--- QUOTED PASSAGE ---
MadJoe
MadJoe

Reputation: 23

JPanel Class with null layout not showing components

So, i created an object of class "CustomPanel" that creates a JPanel with a GridLayout and a label inside of it then I added it to my JFrame. It works fine showing the label "HELLO", but when I change the layout manager of the jpanel to (null) it doesn't show anything. I know, I know using null layout is a very bad practice but I just want to know why it isn't showing the components.

Main class:

import javax.swing.JFrame;

public class MainMenu extends javax.swing.JFrame{

    private static void createAndShowGUI() {
        //Create and set up the window.
        JFrame frame = new JFrame();
        frame.setDefaultCloseOperation(JFrame.EXIT_ON_CLOSE);

        //Size the window.
        frame.setSize(500, 500);

        CustomPanel panel = new CustomPanel();

        frame.getContentPane().add(panel);

        frame.setVisible(true);
    }

    public static void main(String[] args) {

        javax.swing.SwingUtilities.invokeLater(new Runnable() {
            public void run() {
                createAndShowGUI();
            }
        });
    }
}

CustomPanel class with GridLayout (This works fine):

import java.awt.GridLayout;
import javax.swing.JLabel;
import javax.swing.JPanel;

public class CustomPanel extends JPanel{

    public CustomPanel() {
        initUI();
    }

    public final void initUI() {

        // create the panel and set the layout
        JPanel main = new JPanel();
        main.setLayout(new GridLayout());

        // create the labels
        JLabel myLabel = new JLabel("HELLO");

        // add componets to panel
        main.add(myLabel);

        this.add(main);
    }
}

CustomPanel class with Null layout (This doesn't work):

import javax.swing.JLabel;
import javax.swing.JPanel;

public class CustomPanel extends JPanel{

    public CustomPanel() {
        initUI();
    }

    public final void initUI() {

        // create the panel and set the layout
        JPanel main = new JPanel();
        main.setLayout(null);

        // create the labels
        JLabel myLabel = new JLabel("HELLO");
        myLabel.setBounds(10, 10, myLabel.getPreferredSize().width, myLabel.getPreferredSize().height);

        // add componets to panel
        main.add(myLabel);

        this.add(main);
    }
}

The jlabel is correctly set inside the jpanel so it should be showing in the upper-left side of the jframe, but it doesn't. What is causing this? what am I missing?.
--- EXTRACTED MATERIAL ---
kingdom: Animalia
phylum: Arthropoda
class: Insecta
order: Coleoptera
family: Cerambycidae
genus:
---
WHAT TO PRODUCE =>
Continue the Java Swing question about the JPanel with a null layout, starting right after its final sentence.

ANSWER FOR THIS EXERCISE =>
Upvotes: 1

Views: 1591

Answers (1)

Hovercraft Full Of Eels
Hovercraft Full Of Eels

Reputation: 285403

The problem is that when you don't use a proper layout manager the main JPanel has a preferred size of 0,0, and won't display within the container that it is placed within. The CustomPanel that holds the main JPanel uses FlowLayout and will use its contained component's preferred sizes to help size and position these components, but since main has no layout, adding the JLabel to main does not increase the preferred size as it should -- yet another reason to use layouts, and CustomPanel will display main as just a sizeless dot. You could of course get around this by giving main a preferred size via main.setPreferredSize(...), but then you'd be solving a kludge with a kludge -- not good. Another possible solution is to change CustomPanel's layout to something else that might expand the main JPanel that it holds, perhaps giving CustomPanel a BorderLayout. In this situation, adding main to CustomPanel in a default fashion will place the main JPanel into the BorderLayout.CENTER position, expanding it to fill CustomPanel, and the JLabel will likely be seen.

The proper solution, of course, is to avoid use of null layouts whenever possible.